Hmm... i've got the Co2 diffused with the open bottle setup. Basically it's a bottled water that i cutout the sides of. The thing is weighed down by sand and rocks and the Co2 tubing goes right into the middle and floats up and collects towards the top of the bottle. Very few bubbles manage to escape. 

I see a few of my plants having the "pearling" effect. 

Is it still possible it's not being diffused properly? There's probably a bubble every 5 seconds.


----------



## Ownager2004 (Apr 4, 2005)

That method of diffusion is one of the least effective. Its passive... Also, the surface area of the flat bubble you are creating is no where near the amount of surface area if you had the same amount of gas in small bubbles. Sure the contact time *may* be longer, but once the bottle fills up with gas doesn't the same amount of gas leave that enters?

If you have a cannister filter that is one best methods of diffusion. Simply use an airstone(preferably limewood) and direct the bubbles into the intake. If you dont look into a ceramic disk or sintered glass(not sure if they use these in CO2) diffuser. If thats to expensive then look into a powerhead powered DIY set up.


----------



## Alin10123 (May 22, 2005)

Ownager2004 said:


> That method of diffusion is one of the least effective. Its passive... Also, the surface area of the flat bubble you are creating is no where near the amount of surface area if you had the same amount of gas in small bubbles. Sure the contact time *may* be longer, but once the bottle fills up with gas doesn't the same amount of gas leave that enters?
> 
> If you have a cannister filter that is one best methods of diffusion. Simply use an airstone(preferably limewood) and direct the bubbles into the intake. If you dont look into a ceramic disk or sintered glass(not sure if they use these in CO2) diffuser. If thats to expensive then look into a powerhead powered DIY set up.

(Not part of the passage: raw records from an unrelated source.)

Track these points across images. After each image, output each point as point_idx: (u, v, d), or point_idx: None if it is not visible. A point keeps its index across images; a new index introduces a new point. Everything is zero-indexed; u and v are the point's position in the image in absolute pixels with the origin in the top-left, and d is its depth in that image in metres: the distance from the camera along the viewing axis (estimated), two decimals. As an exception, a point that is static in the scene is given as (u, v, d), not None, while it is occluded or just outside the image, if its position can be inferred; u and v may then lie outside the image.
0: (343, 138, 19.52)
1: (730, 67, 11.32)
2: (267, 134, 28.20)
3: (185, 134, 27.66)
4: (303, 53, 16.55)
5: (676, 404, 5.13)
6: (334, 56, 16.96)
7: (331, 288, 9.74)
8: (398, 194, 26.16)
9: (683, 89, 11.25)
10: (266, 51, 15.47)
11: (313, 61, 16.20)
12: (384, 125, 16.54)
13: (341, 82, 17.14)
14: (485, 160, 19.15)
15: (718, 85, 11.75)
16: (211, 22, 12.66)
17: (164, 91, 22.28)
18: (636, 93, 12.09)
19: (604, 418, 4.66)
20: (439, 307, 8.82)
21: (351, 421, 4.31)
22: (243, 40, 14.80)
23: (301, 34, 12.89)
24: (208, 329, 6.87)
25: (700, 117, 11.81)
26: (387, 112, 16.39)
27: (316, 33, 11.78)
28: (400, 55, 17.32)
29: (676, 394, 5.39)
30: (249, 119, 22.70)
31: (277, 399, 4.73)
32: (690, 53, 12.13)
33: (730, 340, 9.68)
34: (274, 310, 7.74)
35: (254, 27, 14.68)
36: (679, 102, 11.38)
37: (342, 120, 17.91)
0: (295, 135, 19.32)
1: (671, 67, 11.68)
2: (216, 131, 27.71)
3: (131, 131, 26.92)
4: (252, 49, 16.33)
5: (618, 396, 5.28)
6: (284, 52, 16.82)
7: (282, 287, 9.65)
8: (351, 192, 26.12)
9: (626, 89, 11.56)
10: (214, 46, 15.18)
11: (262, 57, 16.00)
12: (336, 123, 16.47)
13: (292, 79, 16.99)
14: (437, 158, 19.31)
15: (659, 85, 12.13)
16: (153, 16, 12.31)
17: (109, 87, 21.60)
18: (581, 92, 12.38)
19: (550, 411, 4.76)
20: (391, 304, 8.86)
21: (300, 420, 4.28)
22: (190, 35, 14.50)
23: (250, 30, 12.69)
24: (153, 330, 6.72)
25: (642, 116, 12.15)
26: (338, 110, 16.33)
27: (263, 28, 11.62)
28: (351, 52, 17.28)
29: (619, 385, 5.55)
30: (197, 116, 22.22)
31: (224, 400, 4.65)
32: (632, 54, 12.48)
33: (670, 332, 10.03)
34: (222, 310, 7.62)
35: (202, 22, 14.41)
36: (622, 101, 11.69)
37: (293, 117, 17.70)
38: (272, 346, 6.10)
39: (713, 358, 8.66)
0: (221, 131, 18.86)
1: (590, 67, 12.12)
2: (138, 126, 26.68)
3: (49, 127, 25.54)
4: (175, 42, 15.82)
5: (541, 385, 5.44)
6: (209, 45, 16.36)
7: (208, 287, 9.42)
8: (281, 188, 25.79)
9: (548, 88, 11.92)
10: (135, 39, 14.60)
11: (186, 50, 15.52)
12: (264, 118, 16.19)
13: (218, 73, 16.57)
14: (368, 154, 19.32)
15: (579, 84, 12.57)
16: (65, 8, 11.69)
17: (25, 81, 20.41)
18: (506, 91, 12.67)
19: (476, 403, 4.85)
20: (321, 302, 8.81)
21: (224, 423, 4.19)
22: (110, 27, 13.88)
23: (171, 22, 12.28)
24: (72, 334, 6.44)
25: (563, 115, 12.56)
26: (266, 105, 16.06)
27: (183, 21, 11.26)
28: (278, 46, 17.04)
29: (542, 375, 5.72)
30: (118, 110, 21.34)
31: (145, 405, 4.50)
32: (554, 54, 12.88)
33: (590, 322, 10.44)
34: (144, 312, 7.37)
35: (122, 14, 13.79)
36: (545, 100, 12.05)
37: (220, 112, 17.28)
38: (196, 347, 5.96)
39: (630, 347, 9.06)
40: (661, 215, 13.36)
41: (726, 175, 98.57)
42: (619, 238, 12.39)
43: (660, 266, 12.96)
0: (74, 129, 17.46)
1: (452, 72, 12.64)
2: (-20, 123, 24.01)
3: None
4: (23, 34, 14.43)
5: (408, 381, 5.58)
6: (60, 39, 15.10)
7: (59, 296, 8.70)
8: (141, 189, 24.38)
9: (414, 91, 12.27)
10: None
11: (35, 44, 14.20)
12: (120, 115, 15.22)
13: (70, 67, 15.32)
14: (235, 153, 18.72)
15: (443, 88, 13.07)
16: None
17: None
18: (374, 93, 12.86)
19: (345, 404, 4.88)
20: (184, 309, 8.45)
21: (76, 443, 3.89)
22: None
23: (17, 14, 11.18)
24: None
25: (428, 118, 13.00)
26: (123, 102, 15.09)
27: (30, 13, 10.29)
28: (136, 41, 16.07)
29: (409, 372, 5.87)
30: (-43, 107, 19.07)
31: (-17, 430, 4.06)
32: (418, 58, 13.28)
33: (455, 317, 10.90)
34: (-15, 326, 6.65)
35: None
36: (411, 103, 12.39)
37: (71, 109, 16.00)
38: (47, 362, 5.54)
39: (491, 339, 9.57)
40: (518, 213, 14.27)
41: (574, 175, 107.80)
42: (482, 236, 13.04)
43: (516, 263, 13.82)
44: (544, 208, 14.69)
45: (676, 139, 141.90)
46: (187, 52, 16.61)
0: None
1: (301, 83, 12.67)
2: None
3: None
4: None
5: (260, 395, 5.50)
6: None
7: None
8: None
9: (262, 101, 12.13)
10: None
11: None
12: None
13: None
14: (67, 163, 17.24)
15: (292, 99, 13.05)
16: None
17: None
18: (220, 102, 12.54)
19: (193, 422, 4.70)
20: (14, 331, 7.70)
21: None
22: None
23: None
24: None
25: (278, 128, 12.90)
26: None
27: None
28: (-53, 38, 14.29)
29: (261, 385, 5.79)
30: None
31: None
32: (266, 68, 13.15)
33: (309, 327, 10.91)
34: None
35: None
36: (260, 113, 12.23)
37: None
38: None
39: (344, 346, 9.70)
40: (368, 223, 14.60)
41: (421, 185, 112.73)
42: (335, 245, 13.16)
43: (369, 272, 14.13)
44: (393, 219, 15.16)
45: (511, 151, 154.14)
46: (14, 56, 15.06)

I tried with a regular airstone to get bubbled into the intake but they were having a hard time getting sucked into my canister intake. Will the limewood airstone be better and produce smaller bubbles? 

I'm also sort of nervous about the possibility of the airstone clogging up overtime and if i dont catch it, kablooey all over.


----------



## Alin10123 (May 22, 2005)

actually... been thinking... what if i made a hole in the intake strainer and just put the CO2 tube into there directly. Would that work? THe replacement part is only $4.99 if i had to replace it. 
Would that be safe for me soda bottle though? i dont want the thing to suck air out of the bottle and eventually suck the con****tion into the tank if it ever stopped producing CO2 one day.


----------



## Ownager2004 (Apr 4, 2005)

I dont know if it would have enough suction to suck the stuff into your tank or not.

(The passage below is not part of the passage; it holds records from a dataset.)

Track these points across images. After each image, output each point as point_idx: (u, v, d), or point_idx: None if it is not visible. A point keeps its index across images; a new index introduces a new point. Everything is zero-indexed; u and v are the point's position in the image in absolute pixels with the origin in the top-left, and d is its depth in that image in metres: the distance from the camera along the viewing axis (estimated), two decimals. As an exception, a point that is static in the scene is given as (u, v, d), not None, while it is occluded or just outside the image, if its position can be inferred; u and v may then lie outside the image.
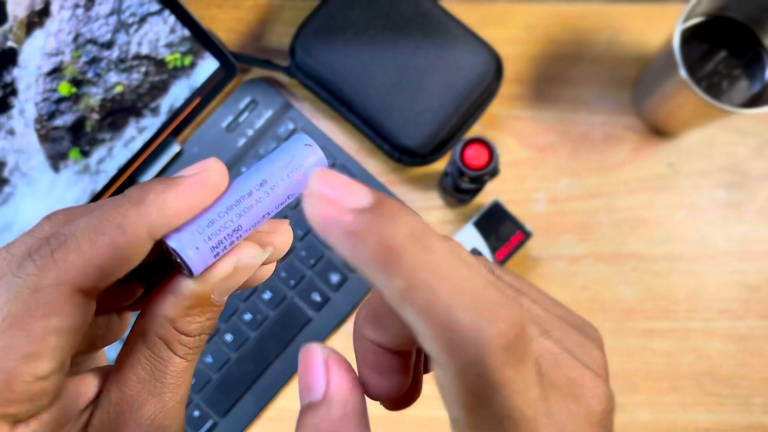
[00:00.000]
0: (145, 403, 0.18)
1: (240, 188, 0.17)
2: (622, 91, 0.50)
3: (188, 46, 0.46)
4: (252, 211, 0.17)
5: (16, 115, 0.42)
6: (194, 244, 0.16)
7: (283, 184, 0.17)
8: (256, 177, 0.17)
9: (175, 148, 0.49)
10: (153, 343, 0.18)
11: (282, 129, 0.49)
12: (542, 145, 0.49)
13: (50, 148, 0.44)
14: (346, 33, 0.46)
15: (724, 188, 0.49)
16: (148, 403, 0.18)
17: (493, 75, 0.46)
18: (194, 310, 0.18)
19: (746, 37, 0.45)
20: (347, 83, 0.46)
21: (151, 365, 0.18)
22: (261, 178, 0.17)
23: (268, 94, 0.50)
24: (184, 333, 0.18)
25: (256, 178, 0.17)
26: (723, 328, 0.48)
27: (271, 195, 0.17)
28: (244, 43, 0.51)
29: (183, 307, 0.18)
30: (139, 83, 0.46)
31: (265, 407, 0.47)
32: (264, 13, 0.52)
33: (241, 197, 0.17)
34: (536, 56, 0.51)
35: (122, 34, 0.44)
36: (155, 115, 0.48)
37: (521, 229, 0.44)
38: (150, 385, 0.18)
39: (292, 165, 0.17)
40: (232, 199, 0.17)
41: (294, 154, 0.17)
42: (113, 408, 0.18)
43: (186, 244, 0.16)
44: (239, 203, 0.17)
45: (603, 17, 0.51)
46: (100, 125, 0.46)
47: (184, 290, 0.18)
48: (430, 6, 0.47)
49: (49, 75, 0.42)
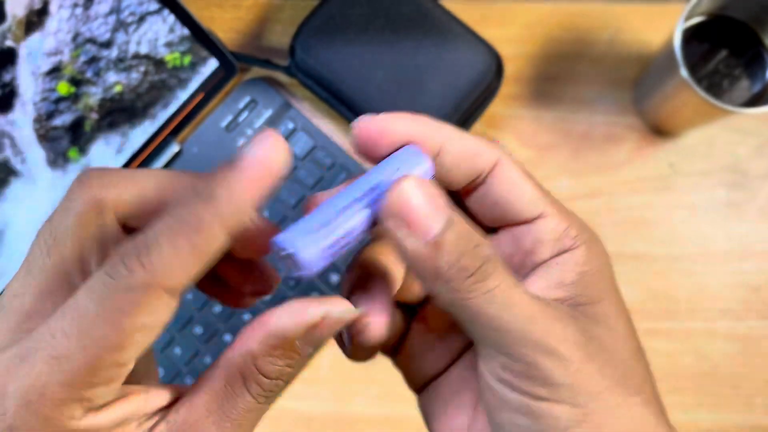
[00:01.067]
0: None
1: (352, 192, 0.17)
2: (622, 91, 0.50)
3: (188, 46, 0.46)
4: (360, 215, 0.17)
5: (15, 115, 0.42)
6: (308, 245, 0.16)
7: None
8: (366, 182, 0.17)
9: (174, 147, 0.49)
10: (231, 375, 0.18)
11: (282, 129, 0.49)
12: (542, 144, 0.49)
13: (49, 147, 0.44)
14: (346, 32, 0.46)
15: (724, 188, 0.49)
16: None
17: (494, 74, 0.46)
18: (277, 351, 0.18)
19: (747, 37, 0.45)
20: (347, 83, 0.46)
21: (223, 397, 0.18)
22: (372, 183, 0.17)
23: (268, 93, 0.50)
24: (262, 373, 0.18)
25: (366, 183, 0.17)
26: (724, 328, 0.47)
27: (379, 202, 0.17)
28: (244, 42, 0.51)
29: (267, 345, 0.18)
30: (138, 83, 0.46)
31: (265, 408, 0.47)
32: (264, 13, 0.52)
33: (353, 201, 0.17)
34: (537, 55, 0.50)
35: (121, 34, 0.44)
36: (154, 114, 0.48)
37: (522, 229, 0.44)
38: (216, 416, 0.18)
39: (400, 172, 0.17)
40: (344, 201, 0.17)
41: (401, 163, 0.18)
42: (177, 427, 0.18)
43: (300, 245, 0.16)
44: (351, 206, 0.17)
45: (604, 16, 0.51)
46: (99, 125, 0.46)
47: (271, 326, 0.18)
48: (431, 5, 0.46)
49: (48, 74, 0.42)
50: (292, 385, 0.47)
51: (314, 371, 0.48)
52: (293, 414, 0.47)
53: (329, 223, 0.17)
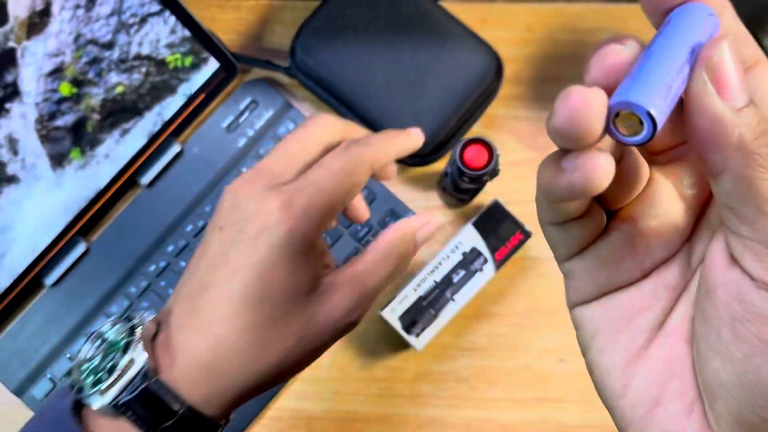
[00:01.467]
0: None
1: (674, 52, 0.16)
2: (621, 92, 0.50)
3: (189, 47, 0.47)
4: (684, 72, 0.17)
5: (17, 116, 0.42)
6: (658, 102, 0.16)
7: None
8: (683, 42, 0.17)
9: (175, 148, 0.49)
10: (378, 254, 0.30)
11: (282, 129, 0.49)
12: (542, 145, 0.50)
13: (51, 148, 0.44)
14: (346, 33, 0.47)
15: (723, 188, 0.49)
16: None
17: (493, 75, 0.47)
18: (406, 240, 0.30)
19: (746, 38, 0.45)
20: (347, 84, 0.46)
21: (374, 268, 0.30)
22: (691, 43, 0.17)
23: (269, 94, 0.50)
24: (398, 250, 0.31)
25: (684, 43, 0.17)
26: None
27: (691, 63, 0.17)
28: (245, 43, 0.52)
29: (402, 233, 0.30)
30: (139, 83, 0.46)
31: (267, 406, 0.47)
32: (264, 14, 0.52)
33: (681, 64, 0.16)
34: (536, 57, 0.51)
35: (123, 35, 0.44)
36: (156, 115, 0.48)
37: (521, 229, 0.45)
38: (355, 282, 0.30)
39: (704, 37, 0.17)
40: (672, 61, 0.16)
41: (700, 24, 0.17)
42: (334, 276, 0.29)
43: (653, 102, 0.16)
44: (681, 70, 0.16)
45: (603, 18, 0.51)
46: (101, 125, 0.46)
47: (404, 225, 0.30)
48: (431, 6, 0.47)
49: (50, 75, 0.42)
50: (292, 384, 0.48)
51: (314, 371, 0.48)
52: (293, 413, 0.48)
53: (666, 80, 0.16)
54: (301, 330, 0.27)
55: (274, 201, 0.27)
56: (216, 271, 0.27)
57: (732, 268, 0.17)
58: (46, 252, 0.47)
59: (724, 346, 0.17)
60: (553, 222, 0.20)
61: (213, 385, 0.26)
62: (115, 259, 0.49)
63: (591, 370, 0.20)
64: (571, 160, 0.16)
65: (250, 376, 0.27)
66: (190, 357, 0.26)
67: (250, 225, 0.27)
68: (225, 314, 0.26)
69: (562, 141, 0.16)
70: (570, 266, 0.21)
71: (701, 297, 0.18)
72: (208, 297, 0.27)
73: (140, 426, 0.25)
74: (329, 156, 0.29)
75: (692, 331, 0.19)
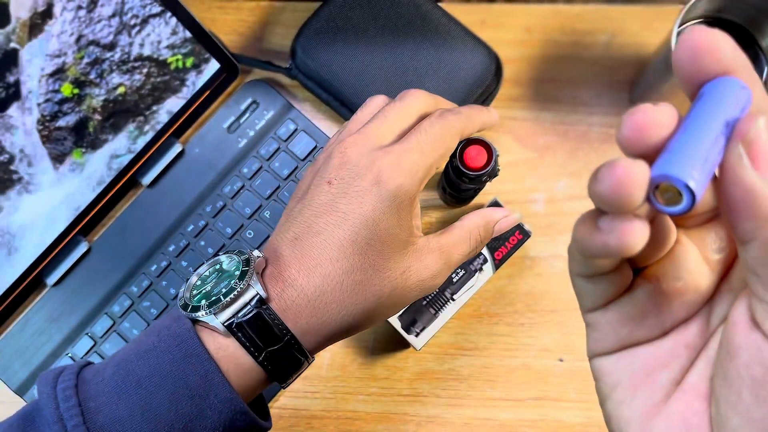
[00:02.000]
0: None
1: (711, 124, 0.17)
2: (620, 92, 0.50)
3: (190, 48, 0.47)
4: (719, 145, 0.17)
5: (19, 116, 0.42)
6: (695, 175, 0.16)
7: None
8: (719, 115, 0.17)
9: (176, 148, 0.49)
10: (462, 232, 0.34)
11: (283, 130, 0.50)
12: (541, 145, 0.50)
13: (53, 148, 0.45)
14: (347, 34, 0.47)
15: (721, 189, 0.49)
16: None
17: (493, 76, 0.47)
18: (488, 227, 0.35)
19: (743, 39, 0.45)
20: (347, 84, 0.47)
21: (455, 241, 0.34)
22: (728, 117, 0.17)
23: (270, 95, 0.50)
24: (476, 234, 0.34)
25: (720, 116, 0.17)
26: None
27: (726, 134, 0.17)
28: (246, 44, 0.52)
29: (485, 221, 0.34)
30: (141, 84, 0.46)
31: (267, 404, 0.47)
32: (265, 15, 0.52)
33: (719, 133, 0.17)
34: (535, 57, 0.51)
35: (124, 36, 0.44)
36: (157, 115, 0.48)
37: (520, 229, 0.45)
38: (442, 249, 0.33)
39: (739, 108, 0.17)
40: (709, 134, 0.17)
41: (734, 97, 0.17)
42: (428, 239, 0.33)
43: (691, 175, 0.16)
44: (716, 142, 0.17)
45: (601, 19, 0.51)
46: (102, 126, 0.46)
47: (491, 213, 0.35)
48: (430, 7, 0.47)
49: (52, 76, 0.43)
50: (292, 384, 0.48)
51: (314, 370, 0.48)
52: (294, 412, 0.48)
53: (703, 153, 0.17)
54: (396, 279, 0.30)
55: (384, 159, 0.30)
56: (324, 218, 0.30)
57: (754, 332, 0.17)
58: (47, 252, 0.48)
59: (744, 407, 0.17)
60: (582, 274, 0.21)
61: (313, 320, 0.29)
62: (117, 259, 0.49)
63: (608, 421, 0.21)
64: (609, 221, 0.17)
65: (347, 316, 0.29)
66: (297, 291, 0.29)
67: (362, 179, 0.29)
68: (333, 256, 0.29)
69: (604, 205, 0.17)
70: (593, 318, 0.22)
71: (722, 357, 0.18)
72: (317, 240, 0.29)
73: (248, 347, 0.28)
74: (426, 122, 0.31)
75: (711, 389, 0.19)
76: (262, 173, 0.49)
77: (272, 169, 0.49)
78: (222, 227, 0.49)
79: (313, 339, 0.29)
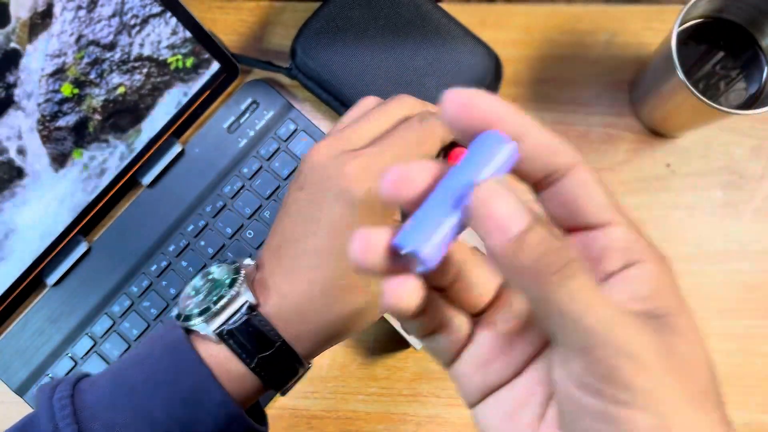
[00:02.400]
0: None
1: (449, 191, 0.18)
2: (620, 92, 0.50)
3: (190, 48, 0.47)
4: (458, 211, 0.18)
5: (19, 116, 0.42)
6: (425, 242, 0.17)
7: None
8: (460, 179, 0.18)
9: (176, 148, 0.49)
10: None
11: (283, 130, 0.50)
12: (541, 145, 0.50)
13: (53, 148, 0.45)
14: (347, 34, 0.47)
15: (721, 189, 0.49)
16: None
17: (492, 76, 0.47)
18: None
19: (743, 39, 0.45)
20: (347, 84, 0.47)
21: None
22: (465, 181, 0.18)
23: (270, 95, 0.50)
24: None
25: (460, 180, 0.18)
26: (720, 328, 0.48)
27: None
28: (246, 44, 0.52)
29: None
30: (141, 84, 0.46)
31: (267, 405, 0.47)
32: (265, 15, 0.52)
33: (453, 202, 0.18)
34: (535, 58, 0.51)
35: (124, 36, 0.44)
36: (157, 116, 0.48)
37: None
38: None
39: (492, 167, 0.18)
40: (445, 201, 0.18)
41: (487, 151, 0.18)
42: None
43: (420, 243, 0.17)
44: (457, 204, 0.18)
45: (601, 19, 0.51)
46: (102, 126, 0.46)
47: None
48: (430, 7, 0.47)
49: (52, 76, 0.43)
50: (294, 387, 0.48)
51: (314, 370, 0.48)
52: (294, 412, 0.48)
53: (438, 220, 0.17)
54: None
55: (352, 163, 0.29)
56: (301, 226, 0.30)
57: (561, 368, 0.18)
58: (47, 252, 0.48)
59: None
60: (417, 335, 0.22)
61: (302, 326, 0.29)
62: (117, 259, 0.49)
63: None
64: (384, 284, 0.18)
65: (337, 320, 0.29)
66: (283, 299, 0.29)
67: (331, 184, 0.29)
68: (312, 263, 0.29)
69: (362, 270, 0.18)
70: (452, 373, 0.22)
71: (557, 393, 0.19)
72: (296, 248, 0.30)
73: (240, 354, 0.28)
74: (403, 126, 0.31)
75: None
76: (262, 173, 0.49)
77: (272, 169, 0.49)
78: (222, 227, 0.49)
79: (306, 344, 0.29)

Limewood makes smaller bubbles that dont rise to the surface nearly as fast as the bigger normal airstone bubbles. So its much easier for the intake to pull them in.

One reason why a lot of people dont put the airline directly into the intake without bubbling it, is that when the impeller hits a CO2 bubble that big it makes a noise (atleast mine did anyways with my HOB... it gets annoying). Also, just a geuss, but I dont think it would diffuse as well with the big bubbles.


----------



## Alin10123 (May 22, 2005)

How about one of these for CO2 diffusion? 
http://cgi.ebay.com/ws/eBayISAPI.dll?ViewItem&item=7756422259&rd=1&sspagename=STRK:MEWA:IT&rd=1

My LFS uses one of these in their heavily planted tank and it seems to work really well for them.


----------



## Damon (Jan 18, 2005)

Its a good reactor........
Better for pressurized system.
http://www.aquaticeco.com/index.cfm/fuseaction/product.detail/iid/9751/cid/2328
The best diffusers I have ever used (Part No. AS10) and cheap. Buy 3-5 and change them every 4 months. They are cleanable by soaking in bleach. Pull one out and pop another one in while you're cleaning the old one.


----------



## girth vader (Apr 24, 2006)

Alin10123 said:


> Tank specs
> 55 gallon glass tank
> Tahitian moon sand
> 130 Watts Coralife 6700K power compact
> ...


flourish trace.........


----------



## Alin10123 (May 22, 2005)

Ok... got the CO2 thing going better now. Plants seem to be doing even better. 

Upon further research i have concluded that the algae growing on some of my plants isn't hair algae but a "fuzz algae" according to some descriptions. I'm still sticking with the CO2 thing and ferts. 

The hair algae was like this whitish greenish color until i messed with the CO2. Now it's turning sort of red. 

Does that mean it's dying off?


----------